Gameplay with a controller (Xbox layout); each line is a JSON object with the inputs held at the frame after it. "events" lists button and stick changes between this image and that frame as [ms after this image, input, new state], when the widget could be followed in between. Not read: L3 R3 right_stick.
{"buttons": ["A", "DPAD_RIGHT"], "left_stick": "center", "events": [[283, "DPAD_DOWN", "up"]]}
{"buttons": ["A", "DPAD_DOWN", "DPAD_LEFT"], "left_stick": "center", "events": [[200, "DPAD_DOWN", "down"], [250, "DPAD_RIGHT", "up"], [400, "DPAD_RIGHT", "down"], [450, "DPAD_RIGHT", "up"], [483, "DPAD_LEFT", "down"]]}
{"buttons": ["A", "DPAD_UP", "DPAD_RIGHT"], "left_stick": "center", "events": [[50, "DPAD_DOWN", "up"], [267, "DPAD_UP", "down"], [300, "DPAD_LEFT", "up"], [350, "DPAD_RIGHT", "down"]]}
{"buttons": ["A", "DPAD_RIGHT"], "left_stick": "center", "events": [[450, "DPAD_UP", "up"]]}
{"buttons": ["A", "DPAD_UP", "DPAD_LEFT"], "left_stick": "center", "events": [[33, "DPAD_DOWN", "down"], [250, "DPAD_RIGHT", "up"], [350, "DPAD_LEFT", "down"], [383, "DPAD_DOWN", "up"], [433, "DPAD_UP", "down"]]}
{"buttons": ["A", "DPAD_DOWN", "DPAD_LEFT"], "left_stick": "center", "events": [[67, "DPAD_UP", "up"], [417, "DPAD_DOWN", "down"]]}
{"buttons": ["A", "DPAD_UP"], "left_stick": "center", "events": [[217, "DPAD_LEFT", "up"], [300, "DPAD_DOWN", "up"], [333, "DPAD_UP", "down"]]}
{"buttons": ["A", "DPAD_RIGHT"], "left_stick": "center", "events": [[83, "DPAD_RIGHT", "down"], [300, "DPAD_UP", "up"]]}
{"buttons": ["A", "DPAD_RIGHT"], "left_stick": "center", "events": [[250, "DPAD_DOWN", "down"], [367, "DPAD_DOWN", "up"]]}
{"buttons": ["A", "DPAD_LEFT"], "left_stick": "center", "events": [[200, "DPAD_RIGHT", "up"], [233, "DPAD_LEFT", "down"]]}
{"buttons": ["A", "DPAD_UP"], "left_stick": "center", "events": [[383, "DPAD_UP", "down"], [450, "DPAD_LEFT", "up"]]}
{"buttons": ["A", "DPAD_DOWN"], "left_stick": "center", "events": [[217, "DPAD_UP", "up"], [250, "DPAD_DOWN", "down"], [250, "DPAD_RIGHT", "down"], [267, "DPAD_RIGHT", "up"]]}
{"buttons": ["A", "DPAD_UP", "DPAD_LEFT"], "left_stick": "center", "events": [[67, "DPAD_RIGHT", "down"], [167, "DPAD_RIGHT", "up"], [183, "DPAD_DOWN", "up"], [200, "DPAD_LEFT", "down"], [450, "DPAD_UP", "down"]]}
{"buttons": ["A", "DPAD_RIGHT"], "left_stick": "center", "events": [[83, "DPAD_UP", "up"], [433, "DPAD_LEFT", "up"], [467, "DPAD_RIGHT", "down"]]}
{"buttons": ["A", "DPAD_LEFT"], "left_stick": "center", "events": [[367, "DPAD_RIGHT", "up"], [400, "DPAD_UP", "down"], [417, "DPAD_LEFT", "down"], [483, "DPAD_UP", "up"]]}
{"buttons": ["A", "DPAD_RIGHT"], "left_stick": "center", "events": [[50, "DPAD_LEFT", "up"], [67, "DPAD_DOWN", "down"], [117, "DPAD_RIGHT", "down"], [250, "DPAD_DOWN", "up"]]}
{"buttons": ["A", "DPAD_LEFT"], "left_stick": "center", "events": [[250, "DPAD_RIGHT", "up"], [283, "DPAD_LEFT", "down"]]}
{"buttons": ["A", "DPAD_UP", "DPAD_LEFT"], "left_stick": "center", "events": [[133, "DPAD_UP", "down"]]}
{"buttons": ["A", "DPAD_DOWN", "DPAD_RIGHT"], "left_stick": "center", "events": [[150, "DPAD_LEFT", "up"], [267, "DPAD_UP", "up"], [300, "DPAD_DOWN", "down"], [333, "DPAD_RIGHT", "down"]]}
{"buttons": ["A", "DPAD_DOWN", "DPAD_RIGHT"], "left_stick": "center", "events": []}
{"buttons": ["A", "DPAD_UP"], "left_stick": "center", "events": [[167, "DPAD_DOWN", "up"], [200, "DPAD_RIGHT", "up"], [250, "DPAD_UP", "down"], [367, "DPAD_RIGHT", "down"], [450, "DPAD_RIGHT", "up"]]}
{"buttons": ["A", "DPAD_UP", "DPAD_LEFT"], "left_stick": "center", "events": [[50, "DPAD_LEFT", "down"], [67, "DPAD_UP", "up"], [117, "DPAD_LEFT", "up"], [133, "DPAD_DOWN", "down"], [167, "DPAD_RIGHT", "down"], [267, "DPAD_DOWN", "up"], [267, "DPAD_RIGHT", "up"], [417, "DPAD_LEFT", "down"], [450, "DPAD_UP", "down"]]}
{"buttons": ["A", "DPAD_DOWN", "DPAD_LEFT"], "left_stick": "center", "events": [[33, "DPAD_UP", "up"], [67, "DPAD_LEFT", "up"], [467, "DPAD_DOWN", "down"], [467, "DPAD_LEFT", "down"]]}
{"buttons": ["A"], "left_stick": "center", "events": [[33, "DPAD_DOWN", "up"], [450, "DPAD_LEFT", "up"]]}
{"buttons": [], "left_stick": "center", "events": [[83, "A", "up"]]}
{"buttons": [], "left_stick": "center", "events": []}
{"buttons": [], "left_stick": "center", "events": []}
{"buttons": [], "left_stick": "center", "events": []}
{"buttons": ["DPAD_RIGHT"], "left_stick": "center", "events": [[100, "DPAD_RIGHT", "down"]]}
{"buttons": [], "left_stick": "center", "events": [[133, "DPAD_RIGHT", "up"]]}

####################

EXERCISE OBJECTIVE: Reproduce every line of the data exactly as it was written.

YOUR RESPONSE:
Gameplay with a controller (Xbox layout); each line is a JSON object with the inputs held at the frame after it. "events" lists button and stick changes between this image and that frame as [ms after this image, input, new state], when the widget could be followed in between. Not read: L3 R3 right_stick.
{"buttons": ["A", "DPAD_RIGHT"], "left_stick": "center", "events": [[283, "DPAD_DOWN", "up"]]}
{"buttons": ["A", "DPAD_DOWN", "DPAD_LEFT"], "left_stick": "center", "events": [[200, "DPAD_DOWN", "down"], [250, "DPAD_RIGHT", "up"], [400, "DPAD_RIGHT", "down"], [450, "DPAD_RIGHT", "up"], [483, "DPAD_LEFT", "down"]]}
{"buttons": ["A", "DPAD_UP", "DPAD_RIGHT"], "left_stick": "center", "events": [[50, "DPAD_DOWN", "up"], [267, "DPAD_UP", "down"], [300, "DPAD_LEFT", "up"], [350, "DPAD_RIGHT", "down"]]}
{"buttons": ["A", "DPAD_RIGHT"], "left_stick": "center", "events": [[450, "DPAD_UP", "up"]]}
{"buttons": ["A", "DPAD_UP", "DPAD_LEFT"], "left_stick": "center", "events": [[33, "DPAD_DOWN", "down"], [250, "DPAD_RIGHT", "up"], [350, "DPAD_LEFT", "down"], [383, "DPAD_DOWN", "up"], [433, "DPAD_UP", "down"]]}
{"buttons": ["A", "DPAD_DOWN", "DPAD_LEFT"], "left_stick": "center", "events": [[67, "DPAD_UP", "up"], [417, "DPAD_DOWN", "down"]]}
{"buttons": ["A", "DPAD_UP"], "left_stick": "center", "events": [[217, "DPAD_LEFT", "up"], [300, "DPAD_DOWN", "up"], [333, "DPAD_UP", "down"]]}
{"buttons": ["A", "DPAD_RIGHT"], "left_stick": "center", "events": [[83, "DPAD_RIGHT", "down"], [300, "DPAD_UP", "up"]]}
{"buttons": ["A", "DPAD_RIGHT"], "left_stick": "center", "events": [[250, "DPAD_DOWN", "down"], [367, "DPAD_DOWN", "up"]]}
{"buttons": ["A", "DPAD_LEFT"], "left_stick": "center", "events": [[200, "DPAD_RIGHT", "up"], [233, "DPAD_LEFT", "down"]]}
{"buttons": ["A", "DPAD_UP"], "left_stick": "center", "events": [[383, "DPAD_UP", "down"], [450, "DPAD_LEFT", "up"]]}
{"buttons": ["A", "DPAD_DOWN"], "left_stick": "center", "events": [[217, "DPAD_UP", "up"], [250, "DPAD_DOWN", "down"], [250, "DPAD_RIGHT", "down"], [267, "DPAD_RIGHT", "up"]]}
{"buttons": ["A", "DPAD_UP", "DPAD_LEFT"], "left_stick": "center", "events": [[67, "DPAD_RIGHT", "down"], [167, "DPAD_RIGHT", "up"], [183, "DPAD_DOWN", "up"], [200, "DPAD_LEFT", "down"], [450, "DPAD_UP", "down"]]}
{"buttons": ["A", "DPAD_RIGHT"], "left_stick": "center", "events": [[83, "DPAD_UP", "up"], [433, "DPAD_LEFT", "up"], [467, "DPAD_RIGHT", "down"]]}
{"buttons": ["A", "DPAD_LEFT"], "left_stick": "center", "events": [[367, "DPAD_RIGHT", "up"], [400, "DPAD_UP", "down"], [417, "DPAD_LEFT", "down"], [483, "DPAD_UP", "up"]]}
{"buttons": ["A", "DPAD_RIGHT"], "left_stick": "center", "events": [[50, "DPAD_LEFT", "up"], [67, "DPAD_DOWN", "down"], [117, "DPAD_RIGHT", "down"], [250, "DPAD_DOWN", "up"]]}
{"buttons": ["A", "DPAD_LEFT"], "left_stick": "center", "events": [[250, "DPAD_RIGHT", "up"], [283, "DPAD_LEFT", "down"]]}
{"buttons": ["A", "DPAD_UP", "DPAD_LEFT"], "left_stick": "center", "events": [[133, "DPAD_UP", "down"]]}
{"buttons": ["A", "DPAD_DOWN", "DPAD_RIGHT"], "left_stick": "center", "events": [[150, "DPAD_LEFT", "up"], [267, "DPAD_UP", "up"], [300, "DPAD_DOWN", "down"], [333, "DPAD_RIGHT", "down"]]}
{"buttons": ["A", "DPAD_DOWN", "DPAD_RIGHT"], "left_stick": "center", "events": []}
{"buttons": ["A", "DPAD_UP"], "left_stick": "center", "events": [[167, "DPAD_DOWN", "up"], [200, "DPAD_RIGHT", "up"], [250, "DPAD_UP", "down"], [367, "DPAD_RIGHT", "down"], [450, "DPAD_RIGHT", "up"]]}
{"buttons": ["A", "DPAD_UP", "DPAD_LEFT"], "left_stick": "center", "events": [[50, "DPAD_LEFT", "down"], [67, "DPAD_UP", "up"], [117, "DPAD_LEFT", "up"], [133, "DPAD_DOWN", "down"], [167, "DPAD_RIGHT", "down"], [267, "DPAD_DOWN", "up"], [267, "DPAD_RIGHT", "up"], [417, "DPAD_LEFT", "down"], [450, "DPAD_UP", "down"]]}
{"buttons": ["A", "DPAD_DOWN", "DPAD_LEFT"], "left_stick": "center", "events": [[33, "DPAD_UP", "up"], [67, "DPAD_LEFT", "up"], [467, "DPAD_DOWN", "down"], [467, "DPAD_LEFT", "down"]]}
{"buttons": ["A"], "left_stick": "center", "events": [[33, "DPAD_DOWN", "up"], [450, "DPAD_LEFT", "up"]]}
{"buttons": [], "left_stick": "center", "events": [[83, "A", "up"]]}
{"buttons": [], "left_stick": "center", "events": []}
{"buttons": [], "left_stick": "center", "events": []}
{"buttons": [], "left_stick": "center", "events": []}
{"buttons": ["DPAD_RIGHT"], "left_stick": "center", "events": [[100, "DPAD_RIGHT", "down"]]}
{"buttons": [], "left_stick": "center", "events": [[133, "DPAD_RIGHT", "up"]]}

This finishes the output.